Stamina


In inglese Stamina vuol dire tenacia, resistenza. In latino si traduce come "filo", ma spesso anche "trama", con un significato vasto e allegorico tipo "trama della vita", destino. È una bella parola che si riferisce a una bella qualità. Se devo assumere un venditore, ad esempio. È meglio uno che appena può rinuncia, torna in azienda spesso sconfitto, dice che il mercato è difficile...
Oppure preferisci uno che sacramenta ma non molla…uno che quando gli dai un compito le carte le gioca veramente tutte per portare a termine. Senza una buona dose di stamina-perseveranza si portano a casa pochi risultati importanti.
Poche imprese grosse riescono bene al primo colpo.

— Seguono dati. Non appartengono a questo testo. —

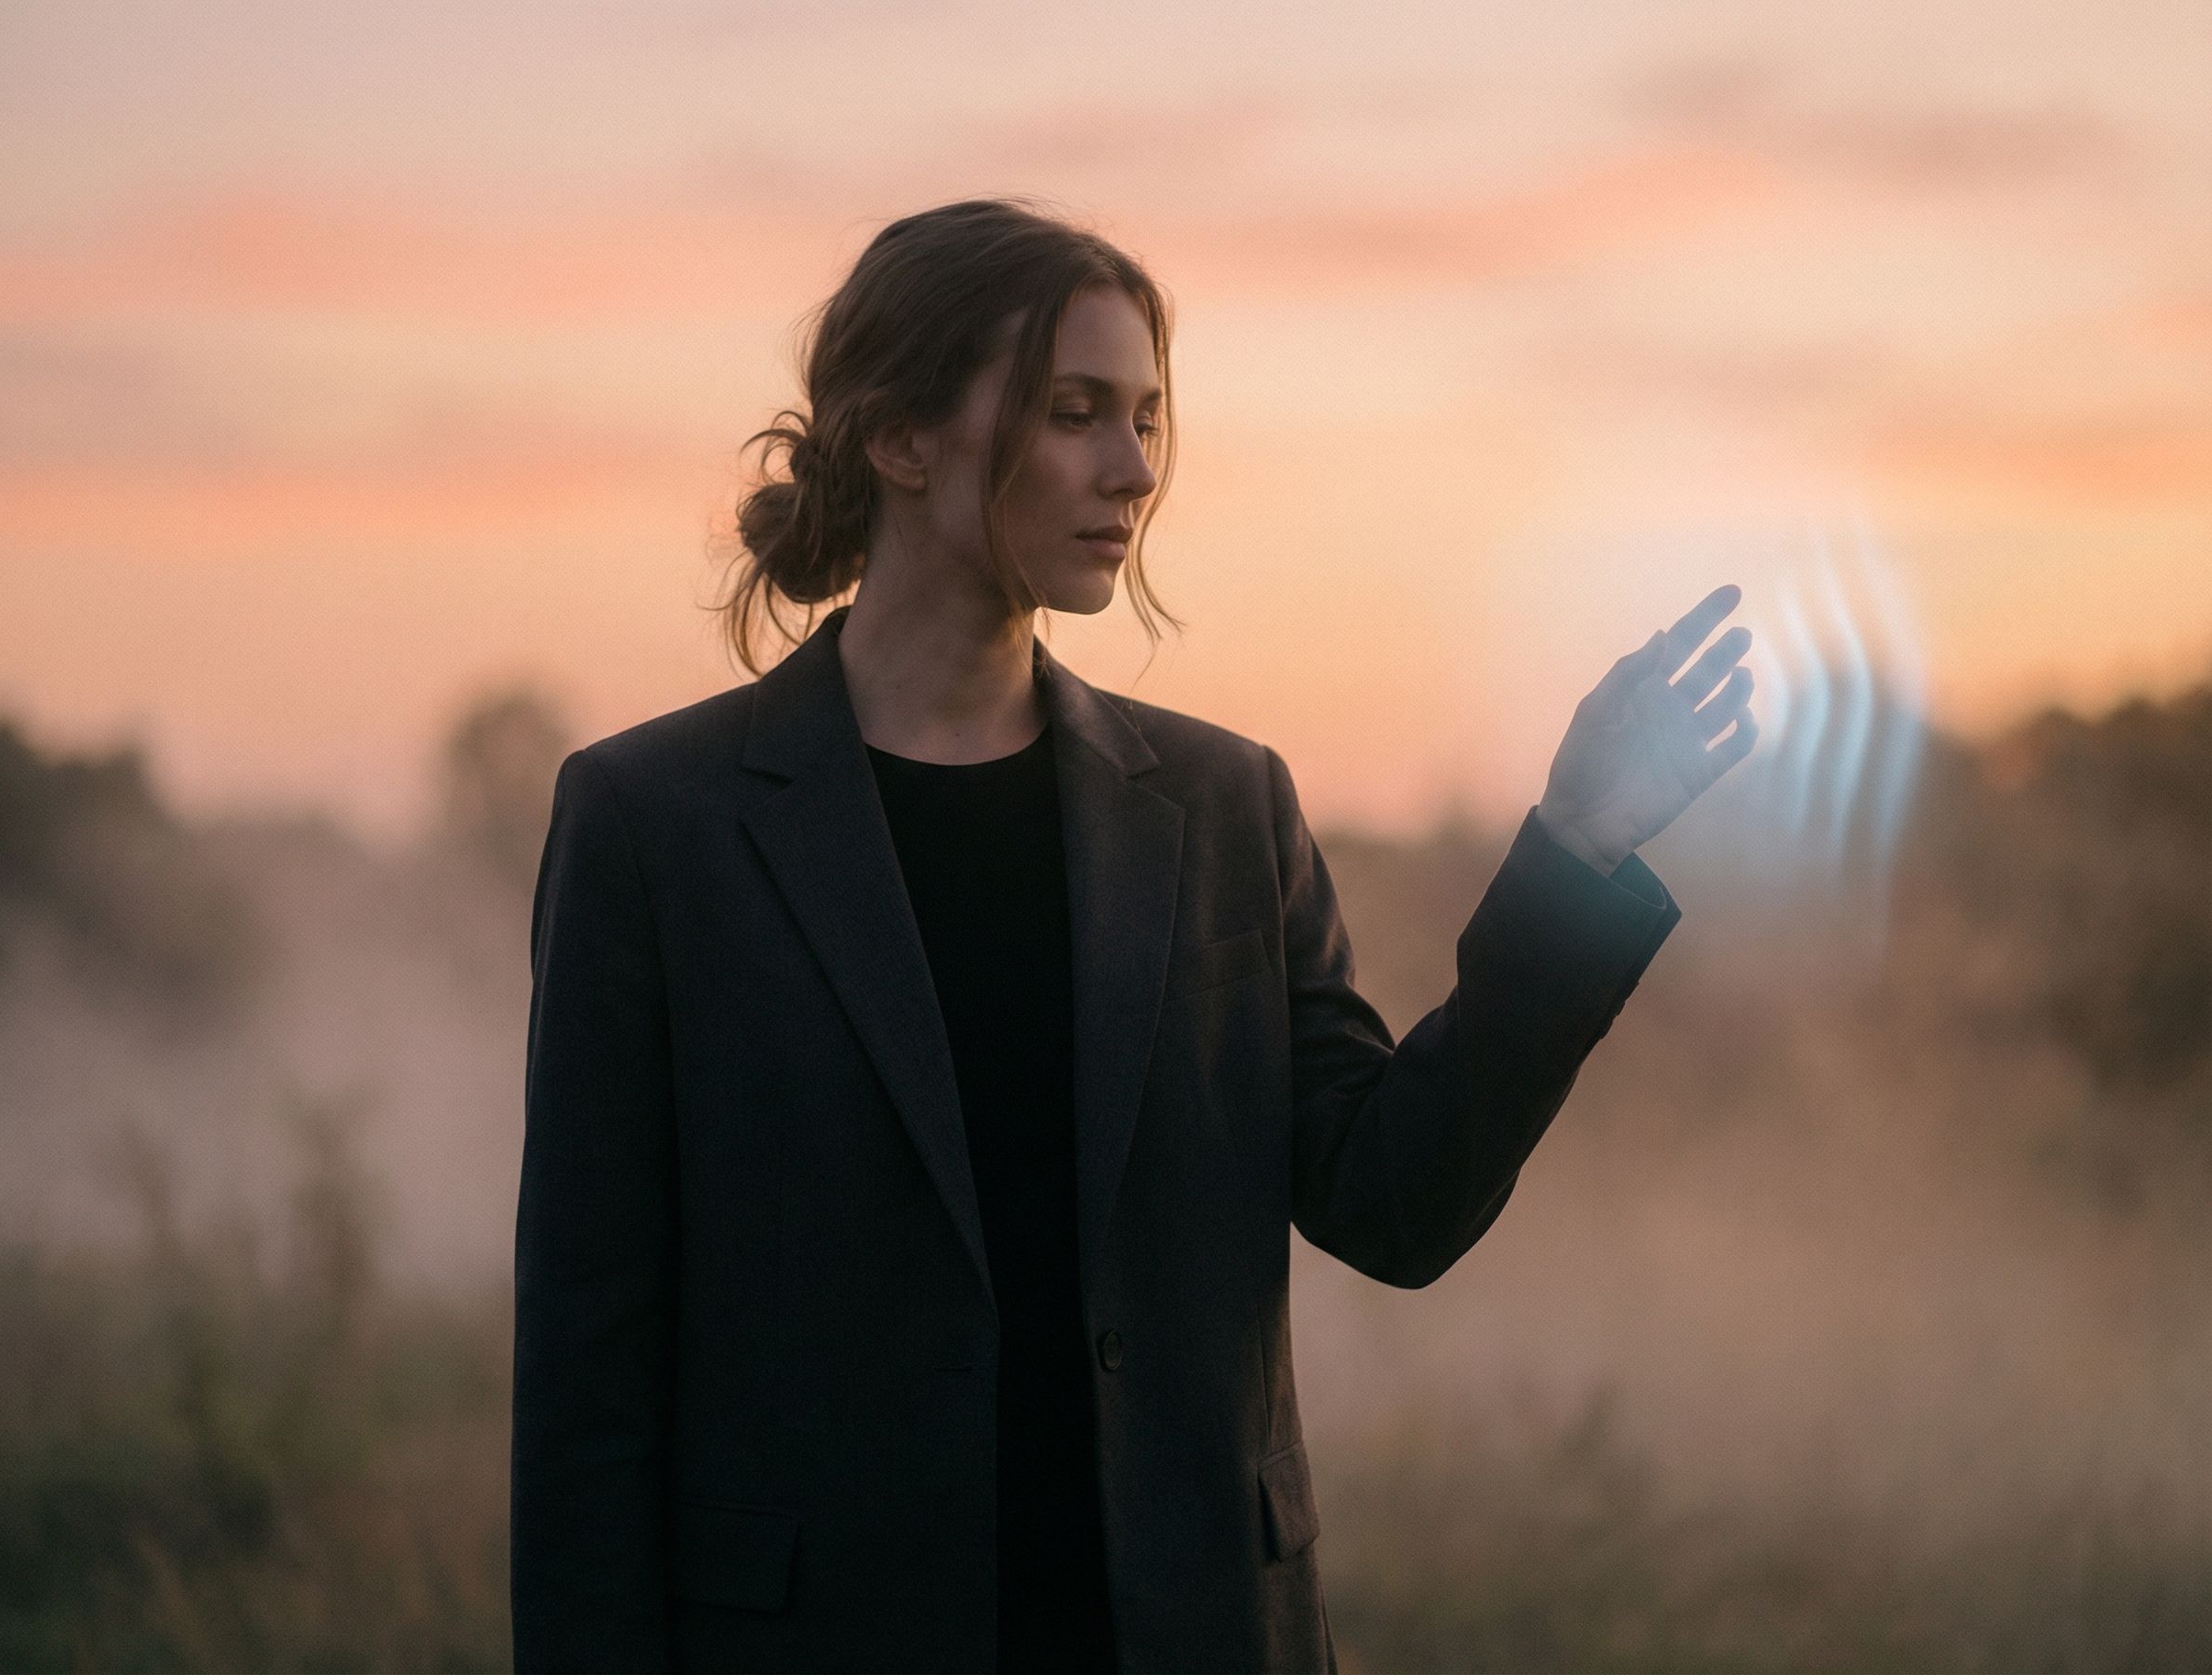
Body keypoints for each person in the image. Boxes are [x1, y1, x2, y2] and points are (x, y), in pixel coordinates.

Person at [510, 196, 1758, 1675]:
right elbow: (591, 1373)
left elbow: (1395, 1200)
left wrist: (1574, 855)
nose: (1135, 468)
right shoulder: (654, 825)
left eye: (1149, 417)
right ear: (901, 439)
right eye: (1076, 412)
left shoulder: (1226, 807)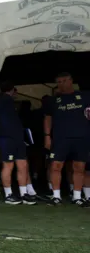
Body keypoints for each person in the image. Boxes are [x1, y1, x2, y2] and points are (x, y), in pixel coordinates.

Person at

Anche un apprendista: se non ce ne mette del suo; se non insiste nello sforzo di apprendere, avrà una carriera difficile. Vorrei dire che tutte le carriere aziendali degne di questo nome hanno bisogno di una buona dose di questo meraviglioso ingrediente che è la capacità di provarci più di una volta.

Il tema per chi deve assumere diventa questo: come faccio a capire chi è tenace e chi no?
Il cliente mi dice: "mi raccomando, voglio un venditore con le palle". Se non voglio guai devo presentare un soggetto che abbia sei, sette, otto decimi di tenacia. I colloqui di selezione si svolgono oggi all'85% da remoto. Che domande posso fare per capire la tenacia?
Difficile trovare uno così ingenuo che ti dica "No, onestamente no. Io non sono tenace, sono uno che non insiste mai troppo perché lo trovo indelicato".

Ma il test-chiave sul concetto di "tenacia sul lavoro" lo ha messo a punto Valerio Briganti, un manager coi fiocchi. Consiste in questo, il suo metodo. Fatta la preselezione, risponde di no a tutti i candidati. E prende in considerazione solo quelli che non mollano, che chiedono spiegazioni, che insistono correttamente e non prendono per definitivo il primo no che capita loro come risposta. Con quelli lì vale la pena di continuare la trattativa. Perché è probabile che un'analoga insistenza la useranno con il cliente difficile.

Ma ho un altro aneddoto sulla tenacia che mi ha insegnato molto.
Al ritorno da un seminario a Milano, in auto, ero con il professor Tagiuri di Harvard, il noto docente di psicologia con il quale ho collaborato per un decennio. C’era anche un bravo giovanotto che aveva partecipato ad una selezione per un una posizione di responsabile commerciale. Io ero incerto sull’assunzione perché l’uomo, brillante e abile conversatore, mi dava l’impressione di non essere abbastanza tenace: era certo uno elegante, ma non un duro. Anche al test che potete trovare su bicego.it, risultava una carenza proprio sul fattore stamina/tenacia. Siccome non capita tutti i giorni di avere a portata di mano Tagiuri di Harvard come consulente ho chiesto: "Professore, abbiamo passato del tempo con il giovanotto. Mi chiedono uno tenace, oltre ad altre doti…lo ingaggiamo o no?" "No" dice Tagiuri, "perché quanto a tenacia non ci siamo".
Allora sono preso da pungente curiosità. "Da che elementi ha tratto la Sua valutazione?" chiedo. “Ho notato che per due volte ha chiuso la porta del taxi senza riuscirci, e il taxista è dovuto scendere e chiudere lui". Due piccole prove non sono molto, tu indaga meglio e di più. Ma Stamina/tenacia è esattamente insistere finché l’obiettivo, grande o piccolo che sia, non è stato raggiunto. "Come si fa, Professore, a estrarre concetti generali da piccoli gesti come il chiudere la porta di un'auto? Si puó?"
“Credo che da ogni segmento di comportamento si possa risalire a qualcosa. Chi ha trent’anni di età e mi arriva in ritardo agli appuntamenti ha avuto circa trent’anni per apprenderla, quella cosa lì, che quindi è radicatissima. Altri, nel frattempo, si sono esercitati ad essere puntuali. Il ritardatario è uno coerente. Arriva sempre in ritardo.”